On Tue, 24 May 2005, Jeff Garzik wrote:
Linus Torvalds wrote:
On Tue, 24 May 2005, Jeff Garzik wrote:
You are getting precisely the same thing you got under BitKeeper: pull
from X, you get my tree, which was composed from $N repositories. The
tree you pull was created by my running 'bk pull' locally $N times.
No. Under BK, you had DIFFERENT TREES.
What does that mean? They had DIFFERENT NAMES.
Which meant that the commit message was MEANINGFUL.
Ok, I'll fix the commit message.
As for different trees, I'm afraid you've written something that is _too
useful_ to be used in that manner.
Git has brought with it a _major_ increase in my productivity because I can
now easily share ~50 branches with 50 different kernel hackers, without
spending all day running rsync. Suddenly my kernel development is a whole
lot more _open_ to the world, with a single "./push". And it's awesome.

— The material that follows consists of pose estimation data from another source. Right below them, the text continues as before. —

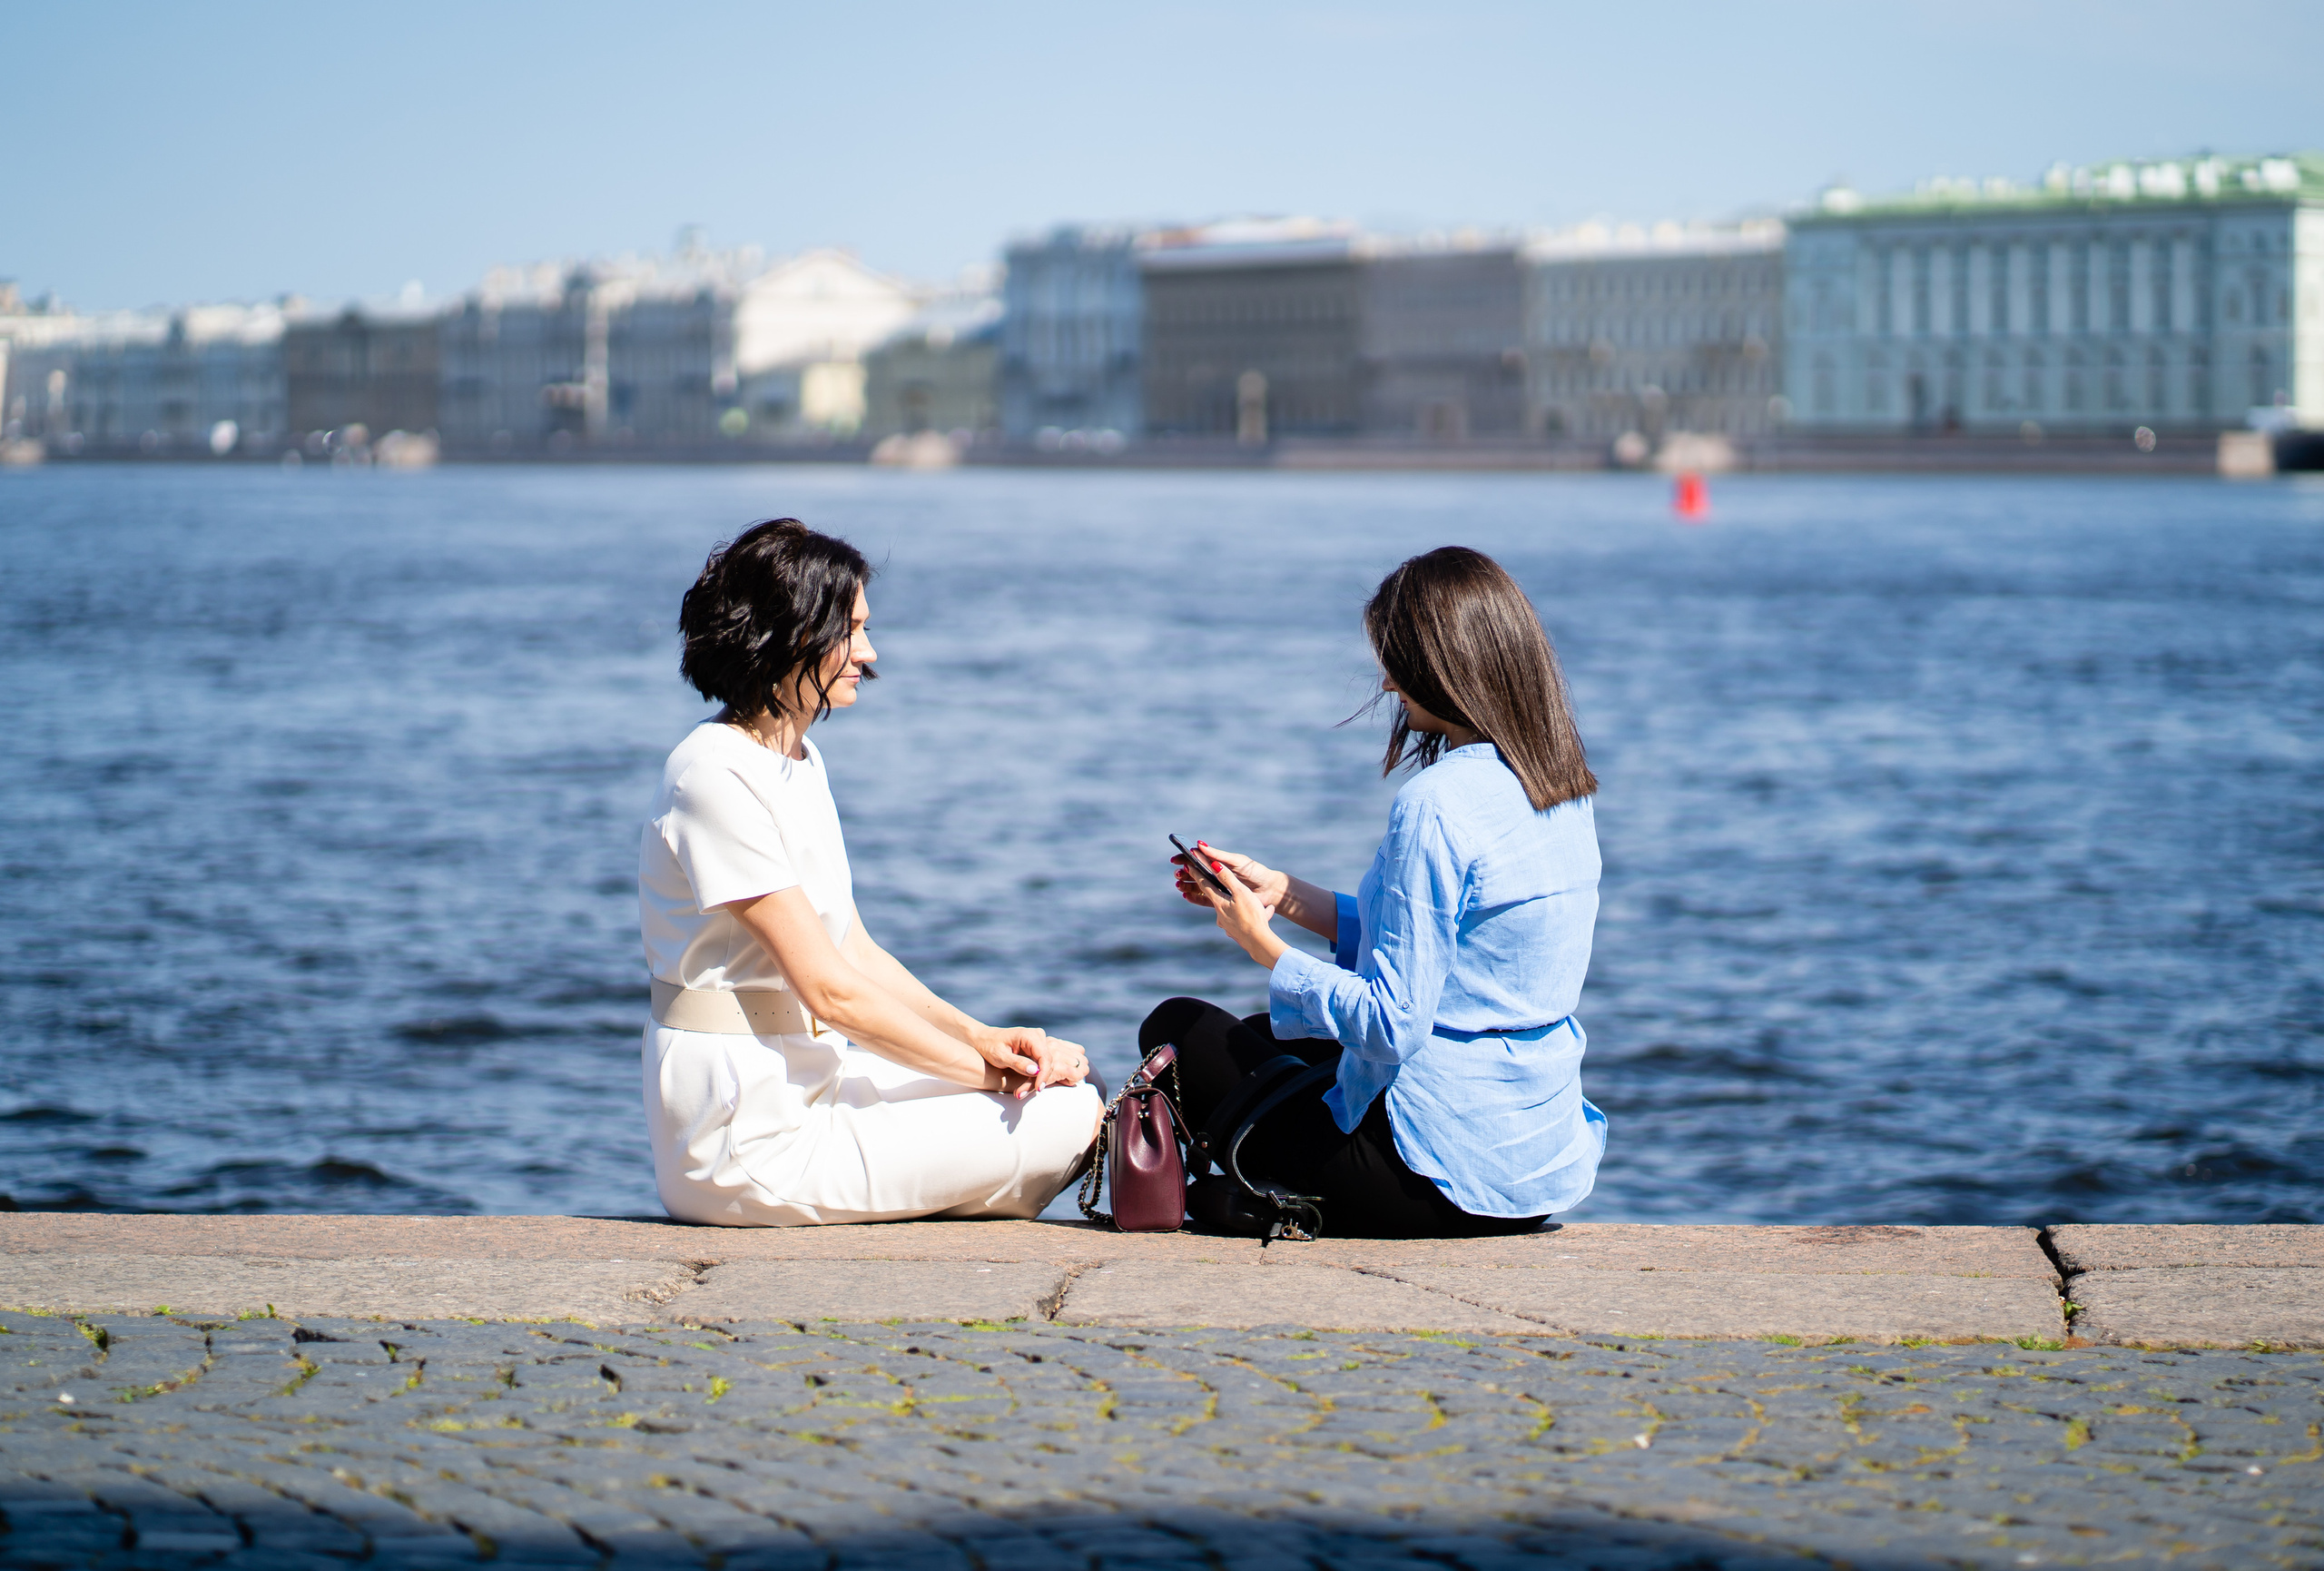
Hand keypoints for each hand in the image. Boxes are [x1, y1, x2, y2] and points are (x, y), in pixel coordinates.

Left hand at [966, 1025, 1088, 1098]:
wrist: (983, 1039)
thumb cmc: (989, 1046)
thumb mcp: (1000, 1056)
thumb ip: (1017, 1063)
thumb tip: (1035, 1071)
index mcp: (1030, 1036)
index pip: (1045, 1057)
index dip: (1044, 1074)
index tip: (1038, 1088)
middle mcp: (1038, 1037)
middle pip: (1047, 1061)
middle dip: (1039, 1079)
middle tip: (1024, 1094)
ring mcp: (1038, 1042)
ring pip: (1045, 1064)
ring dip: (1037, 1079)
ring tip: (1021, 1093)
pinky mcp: (1036, 1049)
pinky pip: (1040, 1064)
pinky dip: (1034, 1076)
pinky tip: (1026, 1086)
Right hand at [1172, 843, 1284, 911]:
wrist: (1269, 890)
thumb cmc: (1255, 871)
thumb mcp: (1236, 861)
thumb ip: (1218, 855)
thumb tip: (1199, 845)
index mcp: (1218, 862)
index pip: (1197, 859)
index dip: (1185, 858)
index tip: (1175, 859)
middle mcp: (1216, 874)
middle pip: (1194, 873)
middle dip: (1183, 873)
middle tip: (1177, 874)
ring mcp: (1217, 887)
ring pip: (1197, 886)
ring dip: (1186, 885)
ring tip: (1179, 886)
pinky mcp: (1221, 900)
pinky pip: (1203, 899)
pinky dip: (1193, 897)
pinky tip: (1186, 895)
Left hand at [1182, 846, 1289, 968]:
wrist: (1258, 941)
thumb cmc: (1251, 915)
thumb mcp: (1240, 893)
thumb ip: (1227, 878)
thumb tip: (1214, 865)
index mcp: (1219, 903)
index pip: (1204, 885)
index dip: (1196, 874)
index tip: (1188, 866)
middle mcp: (1219, 915)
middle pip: (1219, 898)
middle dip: (1222, 890)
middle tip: (1225, 883)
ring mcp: (1226, 925)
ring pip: (1233, 910)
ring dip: (1242, 905)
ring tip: (1257, 904)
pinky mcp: (1235, 932)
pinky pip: (1241, 920)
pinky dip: (1248, 916)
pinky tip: (1264, 914)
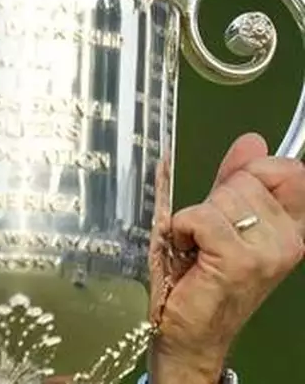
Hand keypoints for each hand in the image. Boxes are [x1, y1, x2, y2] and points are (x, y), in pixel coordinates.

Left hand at [152, 133, 304, 381]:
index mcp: (290, 229)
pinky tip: (185, 251)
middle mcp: (288, 240)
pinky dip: (182, 228)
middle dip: (214, 200)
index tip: (230, 193)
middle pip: (246, 180)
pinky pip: (201, 216)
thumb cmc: (197, 278)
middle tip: (206, 237)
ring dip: (195, 218)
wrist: (187, 333)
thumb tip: (253, 140)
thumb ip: (233, 180)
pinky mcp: (239, 261)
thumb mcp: (215, 219)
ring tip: (196, 248)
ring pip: (223, 198)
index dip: (253, 171)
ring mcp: (267, 252)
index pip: (290, 172)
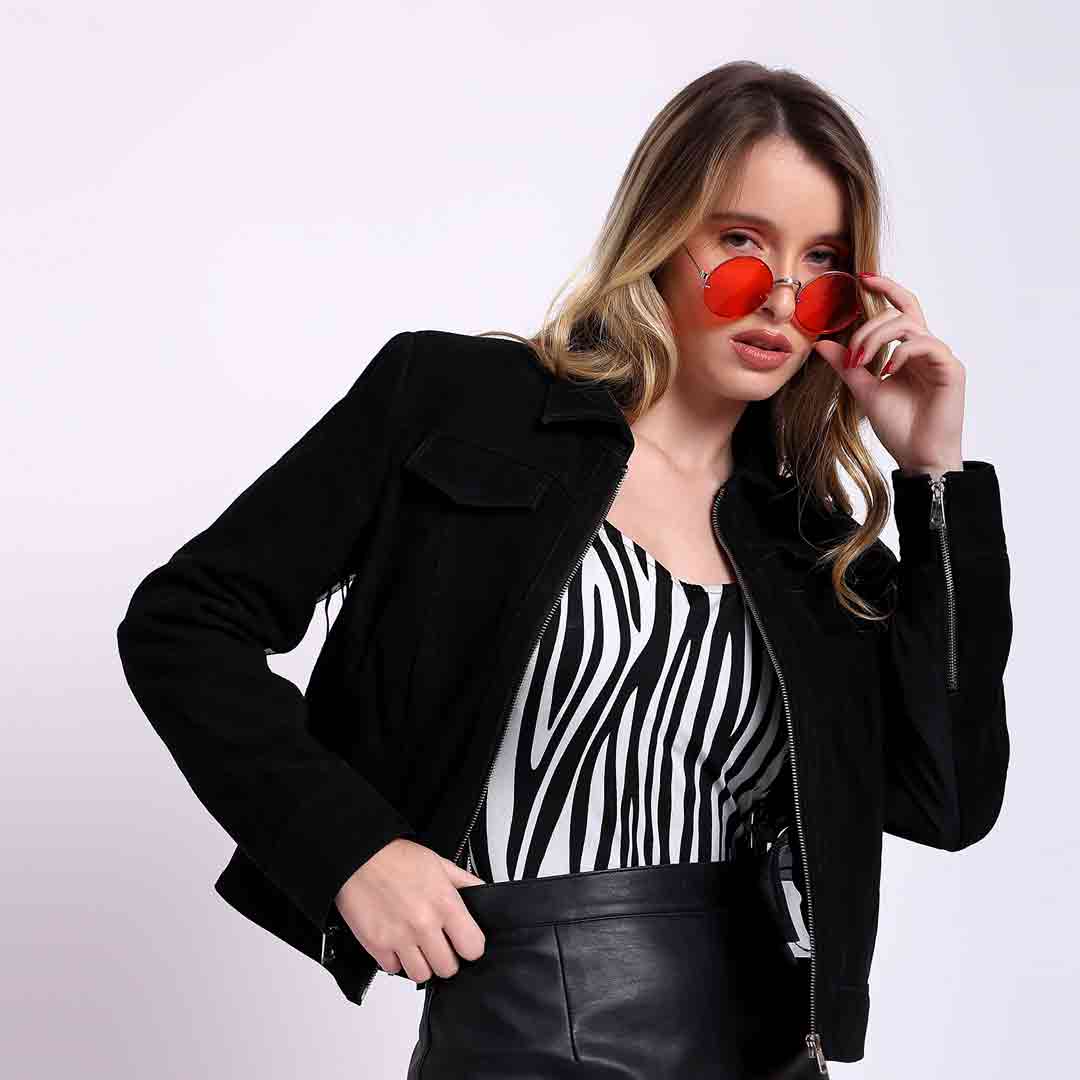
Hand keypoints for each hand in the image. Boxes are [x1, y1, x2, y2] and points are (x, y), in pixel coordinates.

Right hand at [334, 837, 487, 982]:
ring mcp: (399, 938)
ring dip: (422, 964)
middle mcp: (424, 924)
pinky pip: (394, 970)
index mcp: (445, 903)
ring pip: (422, 975)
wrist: (358, 856)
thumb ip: (465, 882)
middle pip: (448, 968)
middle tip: (440, 945)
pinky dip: (396, 961)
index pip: (473, 948)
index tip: (464, 942)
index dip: (470, 946)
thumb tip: (483, 894)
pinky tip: (397, 943)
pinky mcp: (376, 945)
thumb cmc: (396, 857)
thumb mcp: (440, 863)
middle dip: (446, 958)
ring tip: (418, 946)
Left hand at [811, 272, 964, 476]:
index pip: (901, 308)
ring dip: (877, 339)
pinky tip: (886, 372)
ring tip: (862, 363)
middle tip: (851, 356)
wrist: (918, 456)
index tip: (862, 278)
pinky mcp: (952, 370)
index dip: (886, 289)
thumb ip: (847, 366)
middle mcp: (927, 349)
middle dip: (868, 329)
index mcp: (908, 351)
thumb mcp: (864, 390)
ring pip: (909, 326)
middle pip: (900, 314)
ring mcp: (941, 358)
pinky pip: (925, 345)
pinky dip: (900, 353)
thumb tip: (821, 344)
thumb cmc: (898, 426)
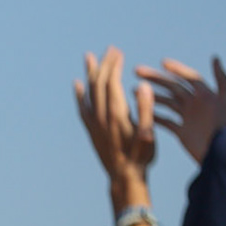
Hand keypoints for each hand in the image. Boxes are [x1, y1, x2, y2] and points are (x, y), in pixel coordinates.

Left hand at [75, 48, 156, 186]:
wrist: (124, 177)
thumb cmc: (141, 155)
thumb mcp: (148, 132)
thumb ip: (145, 109)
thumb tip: (142, 86)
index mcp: (116, 114)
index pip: (111, 82)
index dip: (114, 65)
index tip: (118, 51)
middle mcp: (101, 116)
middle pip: (99, 83)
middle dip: (104, 64)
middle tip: (109, 49)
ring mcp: (94, 123)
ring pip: (88, 92)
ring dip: (89, 73)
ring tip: (89, 57)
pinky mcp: (91, 130)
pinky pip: (81, 107)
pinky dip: (79, 94)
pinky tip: (78, 84)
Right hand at [136, 57, 225, 163]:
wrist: (222, 153)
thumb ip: (222, 78)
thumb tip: (214, 58)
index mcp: (205, 95)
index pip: (188, 77)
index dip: (176, 69)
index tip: (162, 63)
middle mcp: (195, 104)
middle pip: (173, 87)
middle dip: (155, 79)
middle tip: (137, 71)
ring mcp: (188, 118)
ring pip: (167, 102)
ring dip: (151, 96)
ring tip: (133, 91)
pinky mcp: (182, 132)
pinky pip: (166, 121)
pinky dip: (154, 116)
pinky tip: (143, 112)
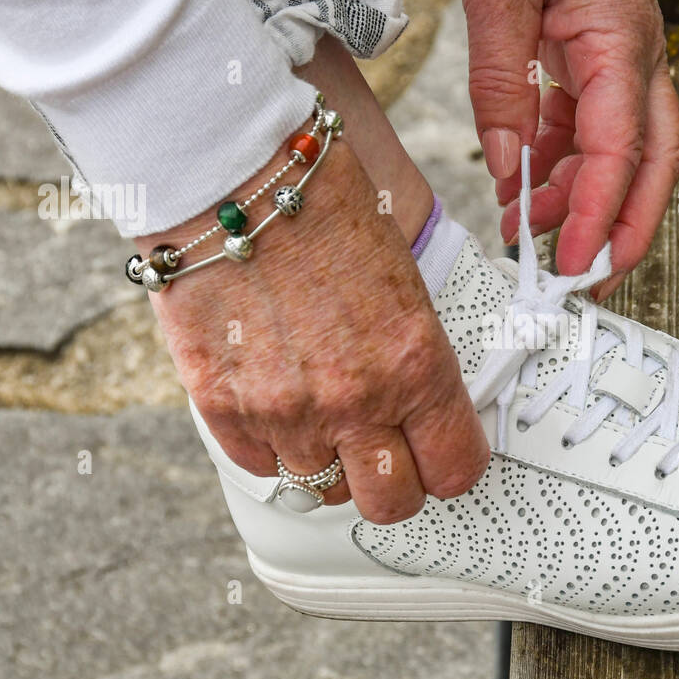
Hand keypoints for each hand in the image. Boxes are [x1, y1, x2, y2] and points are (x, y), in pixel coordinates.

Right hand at [135, 136, 490, 522]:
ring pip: (321, 487)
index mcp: (416, 363)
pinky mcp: (223, 409)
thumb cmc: (324, 210)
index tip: (439, 453)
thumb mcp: (405, 284)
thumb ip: (415, 360)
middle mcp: (355, 400)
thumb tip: (425, 414)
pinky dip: (271, 443)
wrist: (233, 174)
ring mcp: (285, 411)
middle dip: (393, 484)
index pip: (455, 470)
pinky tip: (273, 394)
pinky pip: (261, 465)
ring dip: (325, 457)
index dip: (449, 465)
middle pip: (391, 504)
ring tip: (318, 404)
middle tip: (383, 450)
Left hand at [453, 0, 678, 299]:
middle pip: (651, 165)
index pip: (621, 150)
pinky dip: (560, 165)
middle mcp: (634, 57)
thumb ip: (501, 81)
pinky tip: (524, 182)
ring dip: (581, 199)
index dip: (599, 214)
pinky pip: (588, 128)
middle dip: (625, 230)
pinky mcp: (593, 58)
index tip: (573, 261)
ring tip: (528, 227)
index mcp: (622, 41)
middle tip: (586, 278)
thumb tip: (505, 160)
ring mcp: (618, 60)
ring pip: (620, 153)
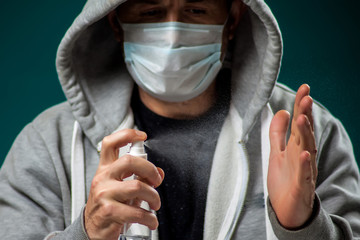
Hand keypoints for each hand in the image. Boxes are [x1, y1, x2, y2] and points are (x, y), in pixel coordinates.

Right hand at [84, 129, 163, 239]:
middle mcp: (103, 178)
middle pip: (129, 161)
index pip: (110, 143)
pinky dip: (150, 218)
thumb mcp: (122, 188)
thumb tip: (160, 172)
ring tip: (155, 205)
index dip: (127, 134)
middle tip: (156, 181)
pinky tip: (151, 220)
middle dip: (150, 170)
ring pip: (138, 186)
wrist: (92, 230)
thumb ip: (141, 178)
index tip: (142, 136)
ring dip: (154, 197)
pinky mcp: (109, 212)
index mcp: (105, 169)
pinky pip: (137, 212)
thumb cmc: (108, 205)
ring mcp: (104, 195)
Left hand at [267, 84, 317, 228]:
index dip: (301, 106)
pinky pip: (304, 174)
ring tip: (301, 118)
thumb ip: (277, 133)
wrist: (287, 210)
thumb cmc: (284, 180)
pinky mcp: (301, 186)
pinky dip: (304, 163)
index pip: (301, 122)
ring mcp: (304, 170)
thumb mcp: (276, 152)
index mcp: (296, 146)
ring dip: (305, 134)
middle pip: (305, 132)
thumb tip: (281, 111)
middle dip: (305, 115)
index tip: (304, 88)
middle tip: (305, 97)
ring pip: (306, 149)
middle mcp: (303, 155)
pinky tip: (304, 153)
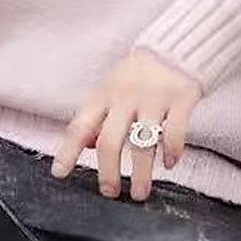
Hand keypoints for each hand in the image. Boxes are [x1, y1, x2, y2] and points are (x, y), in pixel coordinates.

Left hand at [50, 47, 201, 201]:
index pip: (80, 126)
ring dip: (141, 173)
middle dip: (108, 172)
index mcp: (104, 94)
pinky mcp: (181, 98)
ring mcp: (154, 98)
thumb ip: (98, 116)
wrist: (173, 47)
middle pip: (110, 141)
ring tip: (139, 193)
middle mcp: (126, 97)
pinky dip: (172, 152)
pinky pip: (175, 132)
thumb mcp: (110, 88)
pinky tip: (169, 163)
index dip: (68, 151)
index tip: (59, 173)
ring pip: (143, 143)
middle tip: (110, 192)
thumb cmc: (137, 73)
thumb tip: (84, 145)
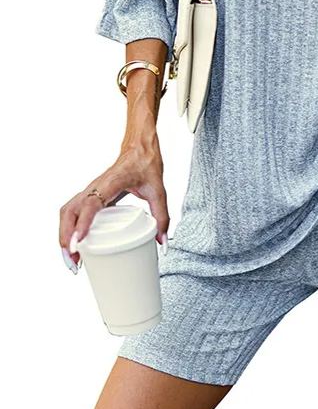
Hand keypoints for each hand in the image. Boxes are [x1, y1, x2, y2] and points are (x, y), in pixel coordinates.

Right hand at [59, 133, 169, 273]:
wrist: (140, 146)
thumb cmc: (146, 163)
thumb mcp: (158, 190)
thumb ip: (162, 217)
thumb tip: (162, 243)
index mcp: (110, 183)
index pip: (90, 204)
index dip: (82, 224)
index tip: (78, 243)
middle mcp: (95, 187)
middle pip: (70, 212)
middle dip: (66, 238)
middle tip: (74, 262)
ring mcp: (90, 190)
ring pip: (67, 213)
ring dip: (64, 235)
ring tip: (72, 259)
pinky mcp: (91, 195)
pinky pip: (73, 212)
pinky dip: (69, 229)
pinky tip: (77, 246)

That wasn't possible before with BitKeeper, just due to sheer network
overhead of 50 trees. With BitKeeper, the _only_ thing that kernel hackers
and users could get from me is a mush tree with everything merged into a big
'ALL' repository.
couldn't you just have your multiple 'trees' use the same object
repository directory (still a single group of files to push), but still
have your trees with different names? it would be just a little more then
the copy of the HEAD object (you'd have to change the name in it), but it
should be easily scriptable)
or is there a limit in git that I'm overlooking that would prohibit this?